My previous very good goals began to become less important, and my achievements became

less, and less. I just let things go. A guilty conscience began to raise its ugly head. My previous

brilliant student role became less, and less.


If only! I began to compare myself unfavourably with others. I generally lost interest in achieving

academically. There was nothing I could do to arrest the downward slide.


I began to compare myself unfavorably with my brother, who, at this stage, had gone on to

University. I was , meantime, in the teacher training college, in Drumcondra, and not doing so well.

At this stage, I had been diagnosed, labelled, and incarcerated, not to mention the medication.

I began to lower my expectations in life, and moderated my goals. I began to change my thinking.

I never got on well with third level professors in the Irish Universities. I began to look across the

water, at the U.K. I found the syllabus of International Correspondence Schools, London, and

completed a course in Storekeeping. I succeeded in obtaining a job, as a library assistant, in

Newbridge, Co. Kildare. My late father (God rest him) put it very well, when he said,”The

library is a kind of store”.


But, I did not value the job well enough, and abandoned a promising career with Kildare Co.

Council. I left the library without telling the boss, and hopped on a bus to Dublin. It must have

looked like I was irresponsible , and I paid the price. I thought it was easy to get a job

but I found , to my cost, that such was not the case. My boss in the library refused to

take me back. I spent a few days in Gardiner Street, in a bed and breakfast , in Dublin,

and searched around the locality, hoping to find anything in the nature of a job.

But, all to no avail!


I travelled back home to West Clare to my parents’ house. My mother

was disappointed to see me back home again. This was compounded by the fact that I had

purchased a yellow satin bellbottoms trousers, and a loud yellow jacket. The hit records of the

time were Gilbert O Sullivan’s “Nothing Rhymed”, and George Harrison’s, “My sweet Lord”.

Also , another hit record was Tony Kenny, singing,”Hey girl, what you doing down there”?

And, Neil Diamond, singing,”I am, I said”.


I remember songs from Red Hurley, such as,”Bring back the good times”, and I loved to hear

Red on the radio. Neil Sedaka hit the charts with his,”Happy Birthday, sweet sixteen”.

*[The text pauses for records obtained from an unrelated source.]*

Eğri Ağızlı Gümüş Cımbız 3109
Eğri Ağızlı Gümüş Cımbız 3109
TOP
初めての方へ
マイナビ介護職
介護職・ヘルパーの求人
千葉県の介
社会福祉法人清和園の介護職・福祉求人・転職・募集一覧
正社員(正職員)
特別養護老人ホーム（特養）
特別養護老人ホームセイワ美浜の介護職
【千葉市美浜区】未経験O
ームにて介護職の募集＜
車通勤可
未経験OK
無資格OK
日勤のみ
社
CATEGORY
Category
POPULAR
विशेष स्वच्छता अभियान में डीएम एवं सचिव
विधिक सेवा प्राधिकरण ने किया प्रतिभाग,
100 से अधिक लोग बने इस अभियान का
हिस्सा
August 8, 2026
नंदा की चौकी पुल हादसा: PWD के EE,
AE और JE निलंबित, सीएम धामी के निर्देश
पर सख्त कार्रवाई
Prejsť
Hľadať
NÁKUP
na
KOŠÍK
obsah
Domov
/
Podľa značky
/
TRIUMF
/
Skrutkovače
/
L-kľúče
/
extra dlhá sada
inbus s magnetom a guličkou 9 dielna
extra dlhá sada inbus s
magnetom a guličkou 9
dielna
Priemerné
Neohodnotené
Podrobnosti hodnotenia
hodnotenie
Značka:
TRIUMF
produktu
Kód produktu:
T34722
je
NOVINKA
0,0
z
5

I was a regular purchaser of the “New Spotlight” magazine, with all the very latest news

on the Showbands.


Being at home, once again, kind of eased the pressure on me, but I still was ambitious to get

a job. My father offered me a job as a meter-reader, with the E.S.B. He was the local E.S. B.

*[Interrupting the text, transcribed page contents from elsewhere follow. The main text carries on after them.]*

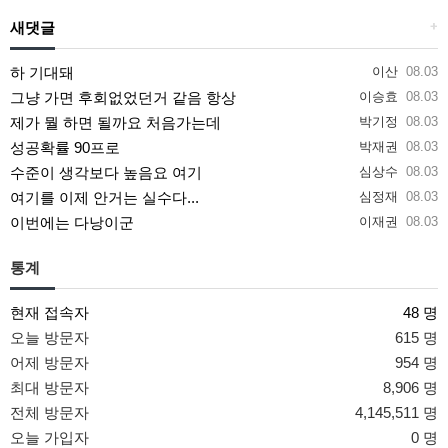
새댓글
+
하 기대돼
이산
08.03
그냥 가면 후회없었던거 같음 항상
이승효
08.03
제가 뭘 하면 될까요 처음가는데
박기정
08.03
성공확률 90프로
박재권
08.03
수준이 생각보다 높음요 여기
심상수
08.03
여기를 이제 안거는 실수다...
심정재
08.03
이번에는 다낭이군
이재권
08.03
통계
현재 접속자
48 명
오늘 방문자
615 명
어제 방문자
954 명
최대 방문자
8,906 명
전체 방문자
4,145,511 명
오늘 가입자
0 명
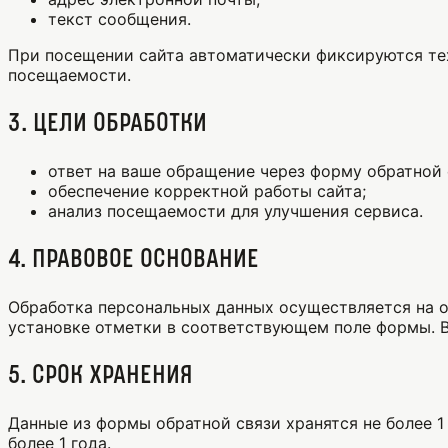
текст сообщения.
При посещении сайта автоматически фиксируются техн
посещаемости.
3. Цели обработки
ответ на ваше обращение через форму обратной 
обеспечение корректной работы сайта;
анализ посещаемости для улучшения сервиса.
4. Правовое основание
Обработка персональных данных осуществляется на осн
установке отметки в соответствующем поле формы. Вы
5. Срок хранения
Данные из формы обратной связи хранятся не более 1 
более 1 года.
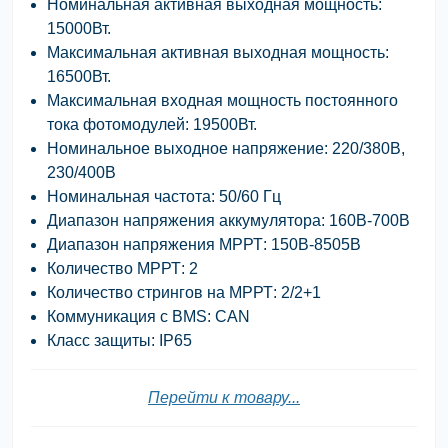
Номинальная активная выходная мощность:
15000Вт.
Максимальная активная выходная мощность:
16500Вт.
Максимальная входная мощность постоянного
тока фотомодулей: 19500Вт.
Номинальное выходное напряжение: 220/380В,
230/400В
Номинальная частота: 50/60 Гц
Диапазон напряжения аккумулятора: 160В-700В
Диапазон напряжения МРРТ: 150В-8505В
Количество МРРТ: 2
Количество стрингов на МРРТ: 2/2+1
Коммуникация с BMS: CAN
Класс защиты: IP65
Перейти к товару...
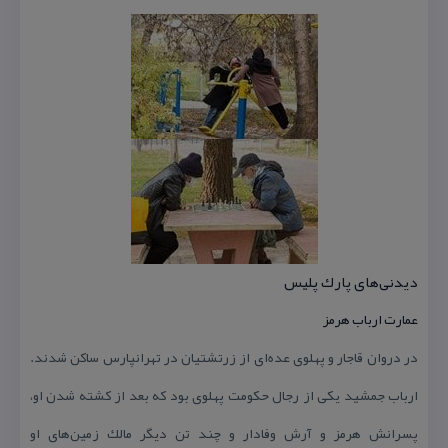
دیدنی‌های پارك پلیس
عمارت ارباب هرمز
در دروان قاجار و پهلوی عده‌ای از زرتشتیان در تهرانپارس ساكن شدند.
ارباب جمشید یكی از رجال حكومت پهلوی بود كه بعد از كشته شدن او،
پسرانش هرمز و آرش وفادار و چند تن دیگر مالك زمین‌های او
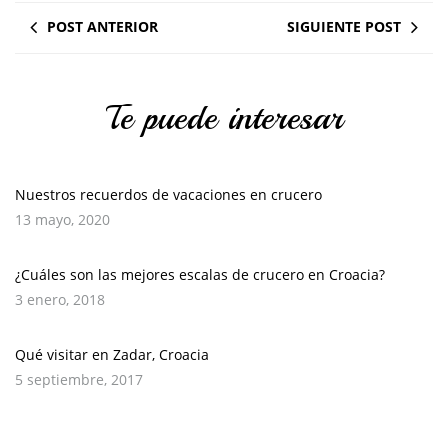
POST ANTERIOR
SIGUIENTE POST
Te puede interesar
Nuestros recuerdos de vacaciones en crucero
13 mayo, 2020
¿Cuáles son las mejores escalas de crucero en Croacia?
3 enero, 2018
Qué visitar en Zadar, Croacia
5 septiembre, 2017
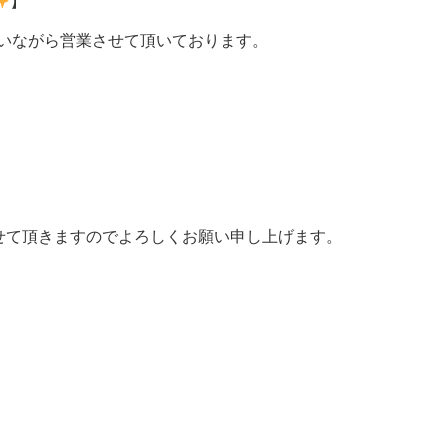
】
行いながら営業させて頂いております。
せて頂きますのでよろしくお願い申し上げます。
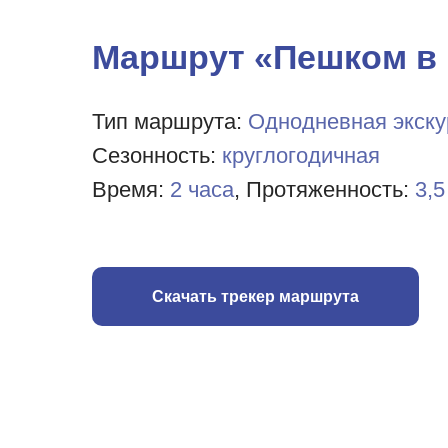
Маршрут «Пешком в
Тип маршрута:
Однодневная экску
Сезонность:
круглогодичная
Время:
2 часа
, Протяженность:
3,5
Скачать трекер маршрута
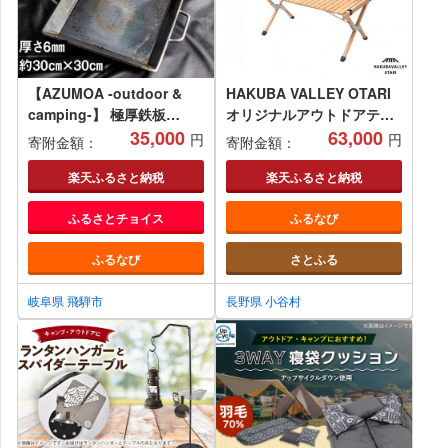
【AZUMOA -outdoor &
HAKUBA VALLEY OTARI
camping-】 極厚鉄板
オリジナルアウトドアテー
（SS400深型） 厚さ6mm
35,000
ブル90
63,000
円
円
寄附金額：
寄附金額：
楽天ふるさと納税
楽天ふるさと納税
ふるさとチョイス
ふるなび
ふるなび
さとふる
岐阜県 飛騨市
長野県 小谷村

Boss. It suited me better, as I was at home, and felt better. I was on medication. And could

go to all the local dances, and lived with my parents. My brother was doing accountancy

at this time, in Dublin. I settled into the role of the local meter-reader. I also became involved

with the local Fianna Fail cumann. We held church gate collections, and fundraised with socials

in the local hall. I also attended Ard Fheishes, and Youth Conferences. We also canvassed for local

politicians, at election time. The year was 1971/2.